The Pauper Prince – Part 10

The Pauper Prince
Chapter 10

By now Mara was determined to make her own way back to the guest room without a guide. This would be her second trip to and from in one day, and there were torches along the walls to offer a somewhat guided path. Before leaving the banquet hall, she made it a point of wishing the other ladies a good night, each of whom only muttered their replies. Somehow she had missed the Prince’s departure from the room, but the King and Queen were still there, keeping up conversation with lingering guests to the bitter end, so she went to them and waited quietly for either one of them to notice her. Eventually the King sensed her nearness, and turned quickly, as if reacting to a threat.

This startled her more than she had planned it to, but she was learning quickly enough that fear was fear regardless of its source, and needed conquering either way. She took in a sharp breath, then dropped into her final curtsey of the evening. “Your Majesties,” she said, struggling to keep her voice from trembling. “I just wanted to– to thank you for this– wonderful evening.”

“Oh,” said the King. “I didn’t realize you were still here.”

Mara smiled nervously. “I-I’ll be returning to my room soon,” she said. “I just wanted you to know that I really enjoyed the food, and drink, and– and entertainment. Thank you, Your Majesties.”
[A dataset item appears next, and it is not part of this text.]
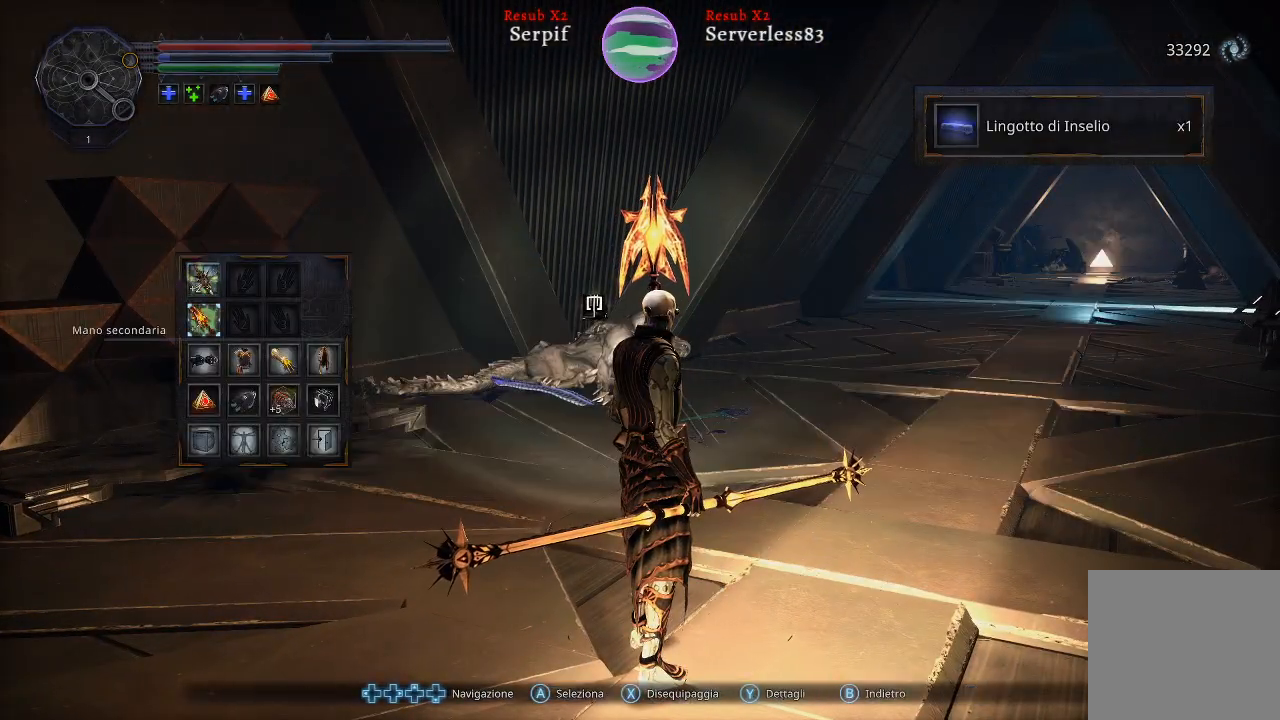
{"buttons": [], "left_stick": "center", "right_stick": "center", "events": [[67, "A", "down"], [183, "A", "up"]]}
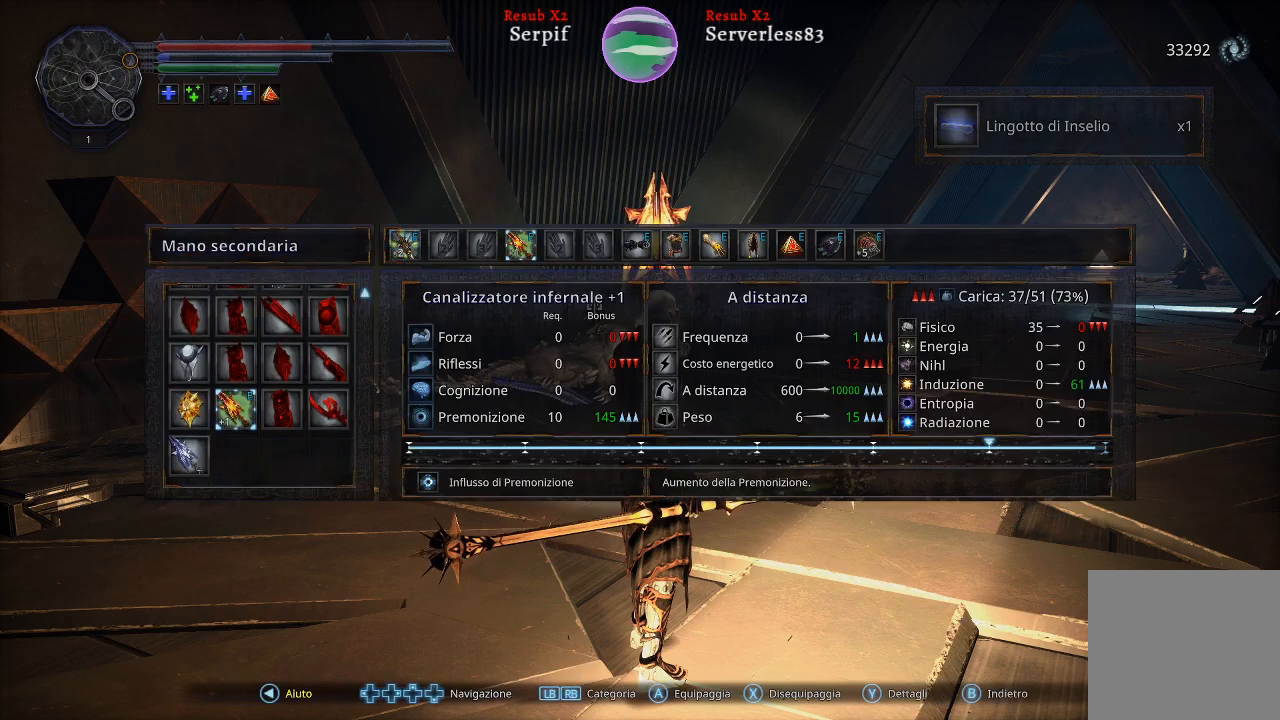
{"buttons": [], "left_stick": "center", "right_stick": "center", "events": []}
“It was for the Prince’s benefit, but you are most welcome,” said the King disinterestedly, and returned to his talk. It took Mara a few seconds to realize that her conversation with him was ended, and turned to leave the room. The Queen was closer to her than the King, and motioned at Mara to stop.

“You are most welcome, Lady Mara,” she said, nodded, then waved her on.

The banquet hall had been so brightly lit that the dimness of the hallway leading to it took her by surprise. But she would find her way back yet. She had made it halfway down before being startled by a man whispering her name.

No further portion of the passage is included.